Obedience was not “Yes, sir, following orders” for Benedict. It was more about listening deeply to God in the longings of my own heart and the longings of people around me, listening to them, and listening to Scripture and ancient church teachings, and reflecting honestly on that. And by being obedient to that listening process, we place ourselves in the capacity to really hear God speak to us.

Conversion of life happens only when we have been willing to be stable, stay with something and not run away, and stay there long enough to listen, reflect and be self-aware about all those things. And that places us where we can receive grace and have that constant conversion in our lives.

It’s not technique. It’s about living in that mixture of stability, obedience and conversion where I’m constantly being renewed and refocused in my Christian life.

Q: The book’s subtitle is “Grace in the Meantime of Ministry.” What’s that about?

It has a double meaning. “Meantime” means the time between the first and second comings -- this in-between time, this time of constant anxiety and uncertainty that we live in, in the world.

As Paul says, we see in a glass darkly. Someday we’ll see clearly, face to face, but right now, everything is out of focus. God forbid that we think the world is the way God intended it to be. Come on. Really? Does anybody look at the world and say, “Yes, this is how God designed it; this is the way God wants it”?

No, this is not the way God intended the world to be. We are in the meantime.

But it is also a mean time.

This is true with identity politics and identity Christianity and social media.

Social media promised to connect us to the world, but we have learned that the world is not a very good place to be connected to. I write a weekly column for our diocese, and I get replies that say, “Shame on you for saying something bad about our president. You’re an idiot!” I’ve had a couple of personal threats.

We’re quick to tell people how wrong they are, but are we quick to reflect about stupid things we’ve done?

Q: And as you point out in the book, pastoral ministry can be a mean time for many clergy.

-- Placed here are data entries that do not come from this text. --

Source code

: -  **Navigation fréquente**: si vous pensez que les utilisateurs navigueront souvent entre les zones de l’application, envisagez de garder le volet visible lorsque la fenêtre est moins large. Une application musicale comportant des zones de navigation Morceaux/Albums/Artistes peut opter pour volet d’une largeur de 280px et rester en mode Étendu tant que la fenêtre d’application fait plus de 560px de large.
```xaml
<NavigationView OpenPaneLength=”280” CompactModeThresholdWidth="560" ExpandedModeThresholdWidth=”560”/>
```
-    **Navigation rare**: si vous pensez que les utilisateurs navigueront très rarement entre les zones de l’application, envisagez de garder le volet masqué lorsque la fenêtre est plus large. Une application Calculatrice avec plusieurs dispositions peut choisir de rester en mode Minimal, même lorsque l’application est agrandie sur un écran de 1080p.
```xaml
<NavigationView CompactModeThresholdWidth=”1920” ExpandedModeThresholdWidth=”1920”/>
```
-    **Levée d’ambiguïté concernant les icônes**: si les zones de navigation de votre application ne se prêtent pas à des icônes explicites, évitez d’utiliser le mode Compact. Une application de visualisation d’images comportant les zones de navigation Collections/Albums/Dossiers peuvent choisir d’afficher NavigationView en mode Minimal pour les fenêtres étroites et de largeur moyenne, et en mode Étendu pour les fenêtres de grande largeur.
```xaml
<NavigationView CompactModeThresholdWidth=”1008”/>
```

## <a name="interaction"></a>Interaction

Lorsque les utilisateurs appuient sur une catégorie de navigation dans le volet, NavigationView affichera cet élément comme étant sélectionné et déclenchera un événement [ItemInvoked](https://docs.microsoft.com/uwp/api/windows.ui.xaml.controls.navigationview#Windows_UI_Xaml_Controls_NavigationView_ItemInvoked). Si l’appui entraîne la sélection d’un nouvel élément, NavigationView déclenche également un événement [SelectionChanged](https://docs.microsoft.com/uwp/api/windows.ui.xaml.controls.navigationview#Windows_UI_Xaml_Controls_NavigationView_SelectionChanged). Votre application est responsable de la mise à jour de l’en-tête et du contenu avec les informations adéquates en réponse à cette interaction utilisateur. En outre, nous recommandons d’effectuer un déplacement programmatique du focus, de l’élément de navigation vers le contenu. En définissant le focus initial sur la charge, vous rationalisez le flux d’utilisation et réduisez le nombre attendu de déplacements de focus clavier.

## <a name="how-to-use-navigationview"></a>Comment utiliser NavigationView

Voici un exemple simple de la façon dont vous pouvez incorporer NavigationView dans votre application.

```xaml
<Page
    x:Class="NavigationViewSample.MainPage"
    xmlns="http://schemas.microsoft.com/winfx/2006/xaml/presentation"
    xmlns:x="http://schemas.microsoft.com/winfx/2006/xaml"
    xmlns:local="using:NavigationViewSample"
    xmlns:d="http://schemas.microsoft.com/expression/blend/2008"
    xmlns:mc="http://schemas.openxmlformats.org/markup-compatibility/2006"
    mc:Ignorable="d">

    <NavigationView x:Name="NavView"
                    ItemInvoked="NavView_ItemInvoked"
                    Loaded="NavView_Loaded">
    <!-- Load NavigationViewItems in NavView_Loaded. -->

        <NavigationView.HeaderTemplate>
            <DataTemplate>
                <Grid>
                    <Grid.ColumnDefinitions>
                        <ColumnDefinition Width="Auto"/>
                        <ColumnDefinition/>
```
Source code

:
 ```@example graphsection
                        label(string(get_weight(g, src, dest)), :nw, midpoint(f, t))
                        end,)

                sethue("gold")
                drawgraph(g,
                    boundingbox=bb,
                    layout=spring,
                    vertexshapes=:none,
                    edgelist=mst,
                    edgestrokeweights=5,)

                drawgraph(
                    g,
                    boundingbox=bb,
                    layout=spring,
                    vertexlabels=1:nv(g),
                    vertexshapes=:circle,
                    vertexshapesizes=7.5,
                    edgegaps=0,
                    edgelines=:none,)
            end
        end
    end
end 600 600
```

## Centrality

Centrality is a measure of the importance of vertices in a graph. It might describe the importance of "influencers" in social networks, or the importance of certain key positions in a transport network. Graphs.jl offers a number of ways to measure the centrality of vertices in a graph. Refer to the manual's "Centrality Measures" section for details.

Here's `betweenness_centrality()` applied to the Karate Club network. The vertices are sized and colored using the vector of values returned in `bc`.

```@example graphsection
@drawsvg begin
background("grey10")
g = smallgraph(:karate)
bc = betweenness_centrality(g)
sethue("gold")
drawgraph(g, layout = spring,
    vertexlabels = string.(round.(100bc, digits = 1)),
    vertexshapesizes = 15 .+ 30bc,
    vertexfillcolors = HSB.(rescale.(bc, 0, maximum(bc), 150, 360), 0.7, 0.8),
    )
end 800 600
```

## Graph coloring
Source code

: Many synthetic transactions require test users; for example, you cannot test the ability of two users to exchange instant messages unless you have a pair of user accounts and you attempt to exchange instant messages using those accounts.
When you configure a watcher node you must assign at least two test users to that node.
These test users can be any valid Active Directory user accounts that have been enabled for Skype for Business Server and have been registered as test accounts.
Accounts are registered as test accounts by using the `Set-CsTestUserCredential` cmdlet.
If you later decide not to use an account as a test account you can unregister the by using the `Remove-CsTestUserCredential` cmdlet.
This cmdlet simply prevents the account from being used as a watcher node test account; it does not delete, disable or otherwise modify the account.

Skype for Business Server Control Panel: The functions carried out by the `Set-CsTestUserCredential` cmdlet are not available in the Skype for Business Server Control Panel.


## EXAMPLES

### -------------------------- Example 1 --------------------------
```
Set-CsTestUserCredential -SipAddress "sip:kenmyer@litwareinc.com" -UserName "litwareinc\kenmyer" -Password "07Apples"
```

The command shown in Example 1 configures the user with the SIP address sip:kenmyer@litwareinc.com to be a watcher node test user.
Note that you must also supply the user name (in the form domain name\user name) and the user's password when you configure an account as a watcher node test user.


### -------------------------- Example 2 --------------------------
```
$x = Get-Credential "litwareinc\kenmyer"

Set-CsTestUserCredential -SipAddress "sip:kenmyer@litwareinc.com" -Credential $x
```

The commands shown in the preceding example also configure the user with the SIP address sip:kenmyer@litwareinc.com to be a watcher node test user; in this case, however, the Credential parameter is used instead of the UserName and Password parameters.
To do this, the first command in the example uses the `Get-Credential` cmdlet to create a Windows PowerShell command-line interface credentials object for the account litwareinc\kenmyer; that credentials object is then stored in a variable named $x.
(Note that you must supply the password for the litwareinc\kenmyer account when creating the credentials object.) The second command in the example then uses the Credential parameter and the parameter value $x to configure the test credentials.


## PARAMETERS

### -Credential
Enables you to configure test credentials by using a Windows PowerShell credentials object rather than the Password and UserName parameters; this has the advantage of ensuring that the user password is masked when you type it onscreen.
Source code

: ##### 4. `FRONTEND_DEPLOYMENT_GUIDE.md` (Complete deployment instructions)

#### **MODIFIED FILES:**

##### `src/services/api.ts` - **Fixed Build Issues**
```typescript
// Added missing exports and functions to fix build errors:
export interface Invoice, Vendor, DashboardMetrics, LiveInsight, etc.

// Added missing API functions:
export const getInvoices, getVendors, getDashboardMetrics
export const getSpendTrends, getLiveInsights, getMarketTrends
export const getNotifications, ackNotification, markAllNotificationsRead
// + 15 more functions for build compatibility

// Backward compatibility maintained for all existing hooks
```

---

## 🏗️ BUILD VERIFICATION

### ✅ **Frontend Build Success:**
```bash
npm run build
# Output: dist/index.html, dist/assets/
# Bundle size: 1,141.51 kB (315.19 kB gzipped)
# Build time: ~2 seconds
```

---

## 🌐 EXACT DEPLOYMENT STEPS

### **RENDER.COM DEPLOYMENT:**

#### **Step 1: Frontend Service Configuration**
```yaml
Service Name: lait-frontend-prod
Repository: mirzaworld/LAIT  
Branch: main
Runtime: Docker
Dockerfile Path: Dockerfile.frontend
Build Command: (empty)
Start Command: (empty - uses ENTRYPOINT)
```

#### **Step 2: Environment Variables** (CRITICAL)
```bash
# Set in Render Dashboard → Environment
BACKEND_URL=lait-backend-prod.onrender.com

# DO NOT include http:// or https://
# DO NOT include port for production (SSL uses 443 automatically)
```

It can be. As a parish priest, sitting down and listening to somebody and suggesting ways they might address their problems, I’ve had people get up and leave my office and throw books at me and say, “How dare you!”

I had one person who just looked at me and said, “Well, you’re not very helpful” and stormed out, and then wrote letters to the senior warden about how awful I was.

So yes, people are angry and disappointed with themselves, and clergy become a very convenient, inexpensive way to place blame.

If we’re not equipped through our own stability, obedience and ongoing conversion of life to deal with people’s issues and problems, then we’ll be consumed by it. But if we understand that a lot of what people bring to us comes from their own deep pain, and if we’re aware of our own deep pain, then we can say to them, “Maybe I haven’t experienced exactly what you’ve experienced, but I know what it’s like to be depressed; I know what it’s like to feel grief; I know what it’s like to feel like I’m at the bottom of a deep, dark hole, and let me tell you how God gets us out of that.”

And you share with them the great narrative of redemption.

When I’ve done that, most of the time it is the spiritual medicine folks need. They don’t need to be told to “buck up” or “adopt the Seven Habits of Highly Effective People” or “pray more often and then God will bless you.”

That doesn’t work. It’s the snake oil that the church has been selling for way too long, and it’s not helpful. It doesn’t change lives, and it doesn’t present the gospel, as least as I read the gospel in the New Testament. And it can drive clergy to the brink of crashing and burning.

I wanted the book to be a word of grace to clergy. You’ve got the hardest job in the world. There is no harder job in the world to do and to do well, but you can do it well, and without losing your soul and your mind.

You really can, but to do that, you have to be clear about who you are, and where you stand, and who you’re standing next to, and who you’re kneeling before, and what your word is to yourself and to the world around you.

If you can be clear about that, then you can survive all the other meanness that’s going on. You really can.